[Extracted page text data]
-- Opening Marker --
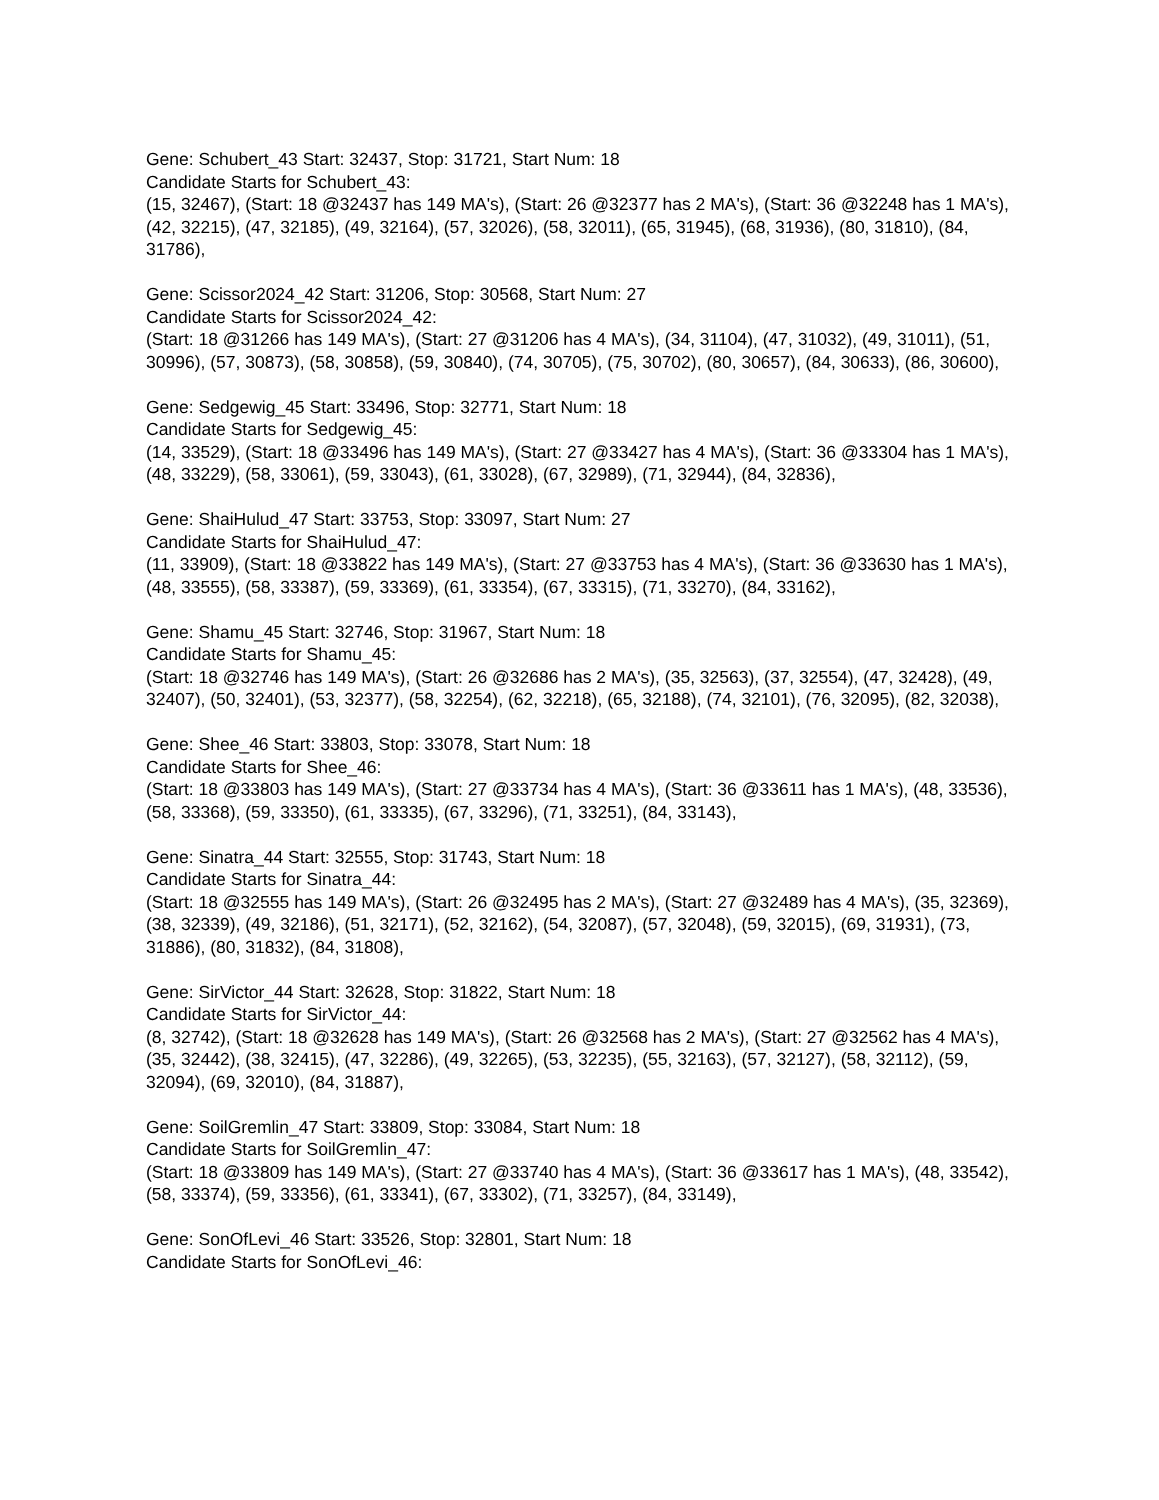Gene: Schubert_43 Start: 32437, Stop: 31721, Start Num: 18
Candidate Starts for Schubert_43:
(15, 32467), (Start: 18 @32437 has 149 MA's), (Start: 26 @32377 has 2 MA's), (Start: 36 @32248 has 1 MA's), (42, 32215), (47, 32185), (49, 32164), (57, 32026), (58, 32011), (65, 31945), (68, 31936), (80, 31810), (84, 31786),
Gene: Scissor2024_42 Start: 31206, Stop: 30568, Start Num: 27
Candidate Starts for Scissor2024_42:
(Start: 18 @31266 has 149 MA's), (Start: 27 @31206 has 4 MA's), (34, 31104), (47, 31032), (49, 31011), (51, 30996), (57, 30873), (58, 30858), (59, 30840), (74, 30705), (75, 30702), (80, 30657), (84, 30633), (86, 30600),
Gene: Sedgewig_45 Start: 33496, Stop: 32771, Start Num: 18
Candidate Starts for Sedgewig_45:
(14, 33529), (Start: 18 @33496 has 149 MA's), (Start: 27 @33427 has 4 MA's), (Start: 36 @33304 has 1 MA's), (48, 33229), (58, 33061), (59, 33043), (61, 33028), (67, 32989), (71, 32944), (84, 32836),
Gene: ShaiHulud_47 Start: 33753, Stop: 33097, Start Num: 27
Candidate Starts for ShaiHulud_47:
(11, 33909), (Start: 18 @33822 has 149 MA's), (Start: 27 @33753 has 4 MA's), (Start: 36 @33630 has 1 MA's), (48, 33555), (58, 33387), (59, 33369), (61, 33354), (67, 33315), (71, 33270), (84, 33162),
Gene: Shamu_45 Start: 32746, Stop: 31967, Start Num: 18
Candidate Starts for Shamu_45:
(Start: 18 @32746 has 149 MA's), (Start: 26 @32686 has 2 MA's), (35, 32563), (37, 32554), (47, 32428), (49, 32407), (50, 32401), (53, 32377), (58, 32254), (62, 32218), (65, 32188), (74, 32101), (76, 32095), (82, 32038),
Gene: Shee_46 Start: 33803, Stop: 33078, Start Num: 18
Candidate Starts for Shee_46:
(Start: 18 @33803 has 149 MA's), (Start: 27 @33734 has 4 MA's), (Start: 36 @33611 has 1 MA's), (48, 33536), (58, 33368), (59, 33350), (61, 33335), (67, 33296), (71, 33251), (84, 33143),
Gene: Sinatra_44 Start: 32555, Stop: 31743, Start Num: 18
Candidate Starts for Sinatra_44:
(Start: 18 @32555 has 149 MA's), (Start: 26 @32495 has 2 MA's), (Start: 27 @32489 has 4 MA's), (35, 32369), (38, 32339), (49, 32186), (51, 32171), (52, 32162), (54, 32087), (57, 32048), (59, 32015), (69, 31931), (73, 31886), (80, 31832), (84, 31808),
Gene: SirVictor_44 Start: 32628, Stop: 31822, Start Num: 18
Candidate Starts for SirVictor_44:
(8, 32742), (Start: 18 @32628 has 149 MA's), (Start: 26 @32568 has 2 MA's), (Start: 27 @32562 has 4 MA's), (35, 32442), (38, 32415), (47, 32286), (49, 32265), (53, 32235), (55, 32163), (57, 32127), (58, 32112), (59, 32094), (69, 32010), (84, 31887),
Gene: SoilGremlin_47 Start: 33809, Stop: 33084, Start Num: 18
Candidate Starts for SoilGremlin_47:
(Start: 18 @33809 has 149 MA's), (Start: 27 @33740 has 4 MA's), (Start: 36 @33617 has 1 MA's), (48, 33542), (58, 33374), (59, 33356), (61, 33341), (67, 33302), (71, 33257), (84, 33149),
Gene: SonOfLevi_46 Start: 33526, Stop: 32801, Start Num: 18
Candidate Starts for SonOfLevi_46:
-- Closing Marker --
-- Opening Marker --
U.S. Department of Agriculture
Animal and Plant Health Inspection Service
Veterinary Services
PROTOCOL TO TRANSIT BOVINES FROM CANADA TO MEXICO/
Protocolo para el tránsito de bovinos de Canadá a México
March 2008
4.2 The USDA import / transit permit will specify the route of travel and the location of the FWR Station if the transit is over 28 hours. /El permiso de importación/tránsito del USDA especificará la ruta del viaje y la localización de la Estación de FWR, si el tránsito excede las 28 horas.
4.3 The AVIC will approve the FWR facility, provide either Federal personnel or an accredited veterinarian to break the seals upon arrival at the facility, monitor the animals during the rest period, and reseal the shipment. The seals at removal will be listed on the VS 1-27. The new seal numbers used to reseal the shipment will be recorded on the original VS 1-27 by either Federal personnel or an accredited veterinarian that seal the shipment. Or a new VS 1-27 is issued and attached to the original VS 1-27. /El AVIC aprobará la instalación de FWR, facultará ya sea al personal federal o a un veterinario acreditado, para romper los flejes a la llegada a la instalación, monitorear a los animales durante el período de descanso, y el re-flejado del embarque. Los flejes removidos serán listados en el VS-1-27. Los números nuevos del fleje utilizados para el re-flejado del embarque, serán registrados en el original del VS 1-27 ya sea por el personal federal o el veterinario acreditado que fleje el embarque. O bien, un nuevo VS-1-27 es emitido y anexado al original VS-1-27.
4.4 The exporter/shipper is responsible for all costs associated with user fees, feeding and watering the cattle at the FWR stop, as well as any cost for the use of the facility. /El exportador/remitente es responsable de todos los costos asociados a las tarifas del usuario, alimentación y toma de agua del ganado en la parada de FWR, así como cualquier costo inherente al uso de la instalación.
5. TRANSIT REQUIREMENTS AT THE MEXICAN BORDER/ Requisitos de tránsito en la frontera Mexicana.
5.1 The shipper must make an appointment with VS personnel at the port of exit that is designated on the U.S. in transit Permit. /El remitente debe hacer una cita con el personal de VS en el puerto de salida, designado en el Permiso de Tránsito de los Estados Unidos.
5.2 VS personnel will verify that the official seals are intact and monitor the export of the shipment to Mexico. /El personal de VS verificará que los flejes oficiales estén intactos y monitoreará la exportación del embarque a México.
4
-- Closing Marker --
> WHAT YOU HAVE TO DO
An answer is complete only when it holds every line above containing the string "Candidate".

> RESULT FOR THIS TASK
Candidate Starts for Schubert_43:
Candidate Starts for Scissor2024_42:
Candidate Starts for Sedgewig_45:
Candidate Starts for ShaiHulud_47:
Candidate Starts for Shamu_45:
Candidate Starts for Shee_46:
Candidate Starts for Sinatra_44:
Candidate Starts for SirVictor_44:
Candidate Starts for SoilGremlin_47:
Candidate Starts for SonOfLevi_46:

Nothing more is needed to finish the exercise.